Crocodile Dentist is a game made for young children, first published by Milton Bradley in 1990. A smaller travel version of the game was released in 1993 and is currently being produced by Winning Moves. The game was conceived by Robert B. Fuhrer, who later created Gator Golf, and many other toys and games.

==Gameplay==
The goal of the game is to press down on the plastic teeth from a crocodile toy's mouth. Earlier versions required the player to instead remove the tooth with a pair of pliers; this was changed to avoid having small loose parts to make the game more accessible to younger children. If the "sore tooth" is pressed or removed, the mouth will snap shut and lunge toward whoever pulled the sore tooth, and the person who caused the mouth to shut is the loser. The mechanism of pushing the tooth down was initially only used in the travel version, which lacks the ability to lunge, but was later incorporated into the full-sized version of the game.

==Development==
Crocodile Dentist went through several changes during its development phase. Fuhrer and his technicians were told to tweak the length and speed of the crocodile's lunging motion so that the toy would not cause eye injuries. Fuhrer also added a pair of plastic pliers to quell fears that children would hurt their fingers. However, the game testers later thought that the toy lacked excitement, and though the pliers remained in the final product, Fuhrer restored the original lunging motion.

==Reception==
Crocodile Dentist was one of the best-selling games of the 1991 Christmas season and remained a high-seller afterwards.

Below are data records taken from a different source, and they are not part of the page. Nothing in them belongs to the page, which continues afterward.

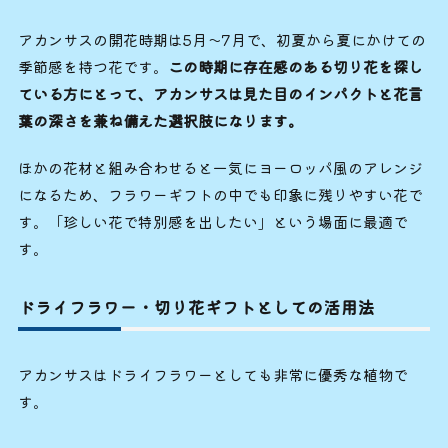
アカンサスの開花時期は5月〜7月で、初夏から夏にかけての
季節感を持つ花です。
この時期に存在感のある切り花を探し
ている方にとって、アカンサスは見た目のインパクトと花言
葉の深さを兼ね備えた選択肢になります。
ほかの花材と組み合わせると一気にヨーロッパ風のアレンジ
になるため、フラワーギフトの中でも印象に残りやすい花で
す。「珍しい花で特別感を出したい」という場面に最適で
す。
ドライフラワー・切り花ギフトとしての活用法
アカンサスはドライフラワーとしても非常に優秀な植物で
す。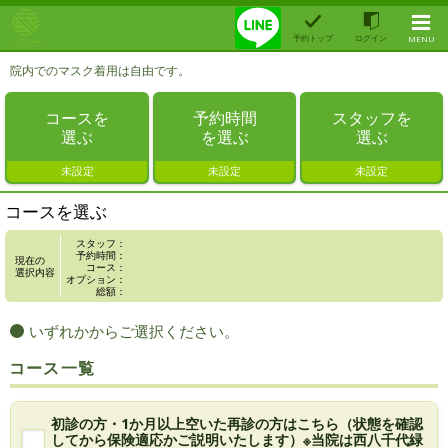
予約トップ
ログイン
MENU
院内でのマスク着用は自由です。
コースを
予約時間
スタッフを
選ぶ
を選ぶ
選ぶ
未設定
未設定
未設定
コースを選ぶ
スタッフ：
予約時間：
現在の
コース：
選択内容
オプション：
総額：
いずれかからご選択ください。
コース一覧
初診の方・1か月以上空いた再診の方はこちら（状態を確認
してから保険適応かご説明いたします）※当院は西八千代緑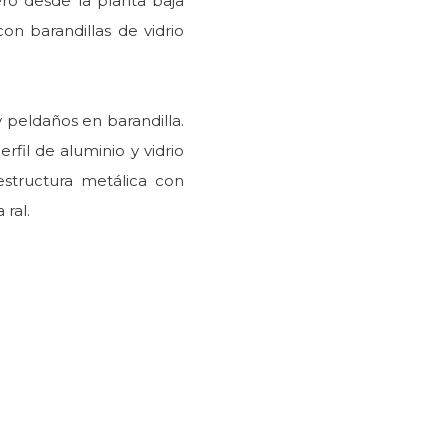
ro desde la planta baja
con barandillas de vidrio
y peldaños en barandilla.
fil de aluminio y vidrio
estructura metálica con
ral.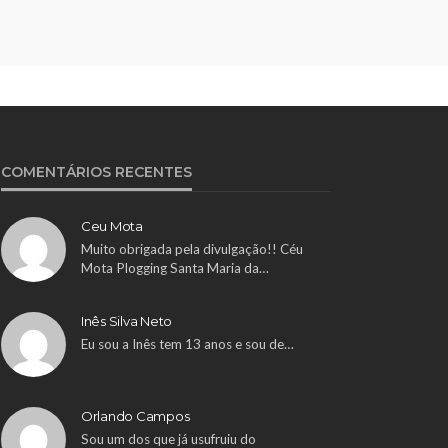
COMENTÁRIOS RECENTES
Ceu Mota
Muito obrigada pela divulgação!! Céu
Mota Plogging Santa Maria da…
Inês Silva Neto
Eu sou a Inês tem 13 anos e sou de…
Orlando Campos
Sou um dos que já usufruiu do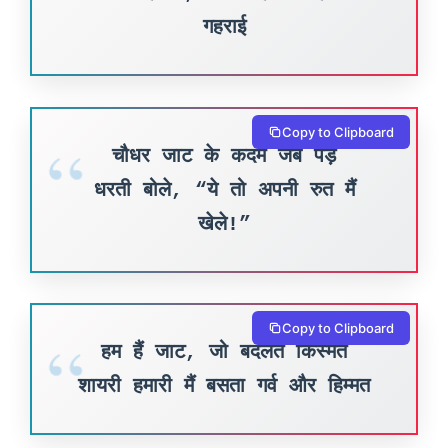
गहराई
Copy to Clipboard
चौधर जाट के कदम जब पड़े
धरती बोले, “ये तो अपनी रुत मैं
खेले!”
Copy to Clipboard
हम हैं जाट, जो बदलते किस्मत
शायरी हमारी मैं बसता गर्व और हिम्मत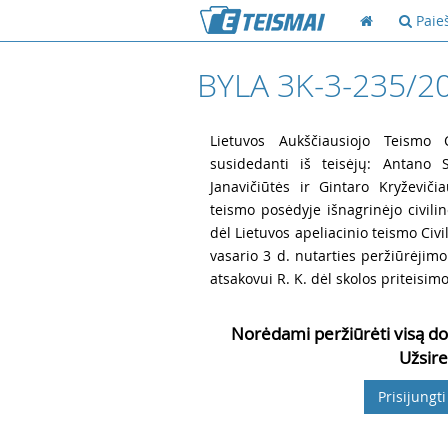
Paie
BYLA 3K-3-235/2
1
Lietuvos Aukščiausiojo Teismo Ci
susidedanti iš teisėjų: Antano S
Janavičiūtės ir Gintaro Kryževiči
teismo posėdyje išnagrinėjo civili
dėl Lietuvos apeliacinio teismo Civi
vasario 3 d. nutarties peržiūrėjimo 
atsakovui R. K. dėl skolos priteisimo
Norėdami peržiūrėti visą do
Užsire
Prisijungti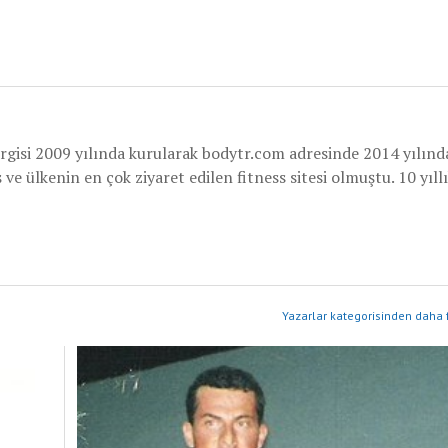
rgisi 2009 yılında kurularak bodytr.com adresinde 2014 yılınd
e ülkenin en çok ziyaret edilen fitness sitesi olmuştu. 10 yıllı
Yazarlar kategorisinden daha f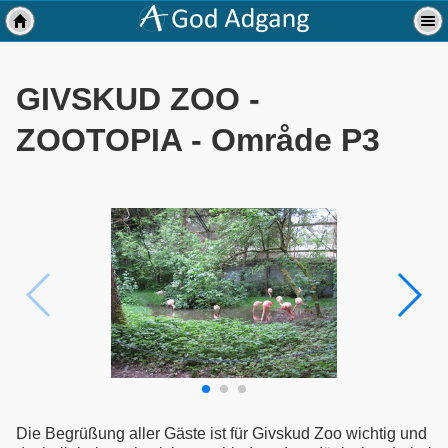
GIVSKUD ZOO -
ZOOTOPIA - Område P3
Die Begrüßung aller Gäste ist für Givskud Zoo wichtig und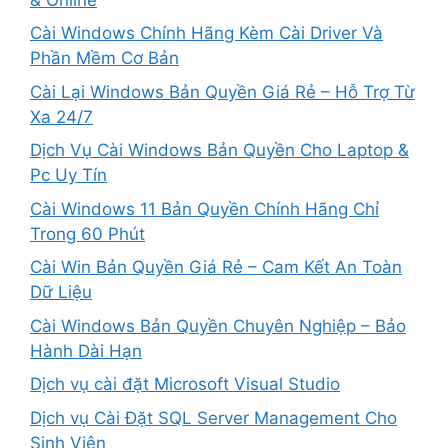
Cài Windows Chính Hãng Kèm Cài Driver Và
Phần Mềm Cơ Bản
Cài Lại Windows Bản Quyền Giá Rẻ – Hỗ Trợ Từ
Xa 24/7
Dịch Vụ Cài Windows Bản Quyền Cho Laptop &
Pc Uy Tín
Cài Windows 11 Bản Quyền Chính Hãng Chỉ
Trong 60 Phút
Cài Win Bản Quyền Giá Rẻ – Cam Kết An Toàn
Dữ Liệu
Cài Windows Bản Quyền Chuyên Nghiệp – Bảo
Hành Dài Hạn
Dịch vụ cài đặt Microsoft Visual Studio
Dịch vụ Cài Đặt SQL Server Management Cho
Sinh Viên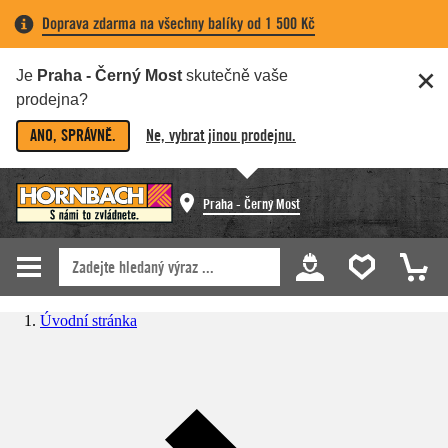
Doprava zdarma na všechny balíky od 1 500 Kč
Je
Praha - Černý Most
skutečně vaše
prodejna?
ANO, SPRÁVNĚ.
Ne, vybrat jinou prodejnu.
Praha - Černý Most
Úvodní stránka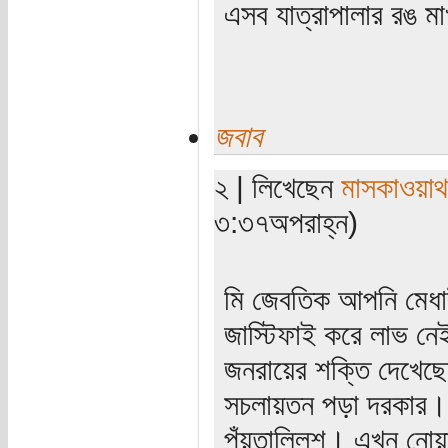
এসব যাত্রাপালার রঙ মা
জবাব
২ | লিখেছেন
মাসকাওয়া
৩:৩৭অপরাহ্ন)
মি জেবতিক আপনি মেধা
জাস্টিফাই করে লাভ নেই
জনরায়ের শক্তি দেখেছে
সচলায়তন পড়া দরকার। 
পঁয়তাল্লিশ। এখন নোয়াখ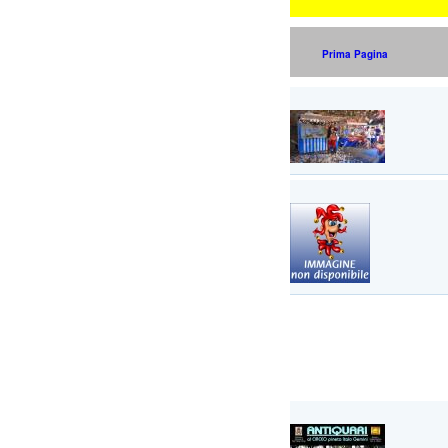
Prima Pagina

Several commentators listed the product as one of the strangest new toys available. "What kind of mind came up with this game?" asked the York Daily Record's Mike Argento, who included it in his 1992 Bizarre Toy Awards. Twelve years later, however, Argento admitted that the game had "passed into classic status".

The success of Crocodile Dentist led Robert Fuhrer to design several other crocodile-themed games. One of those, Crocodile Golf, became the popular Gator Golf.

==In popular culture==
A 1993 episode of The Price Is Right featured a blooper involving the travel version of Crocodile Dentist. The game was used as one of the small prizes in the pricing game Pathfinder, and host Bob Barker and model Janice Pennington decided to try it out. Barker triggered the sore tooth, which caused the crocodile's jaw to close on his finger and Barker to yelp in pain.

In episode ten of Men Behaving Badly, the main characters are seen playing the game with Dorothy's ten-year-old nephew.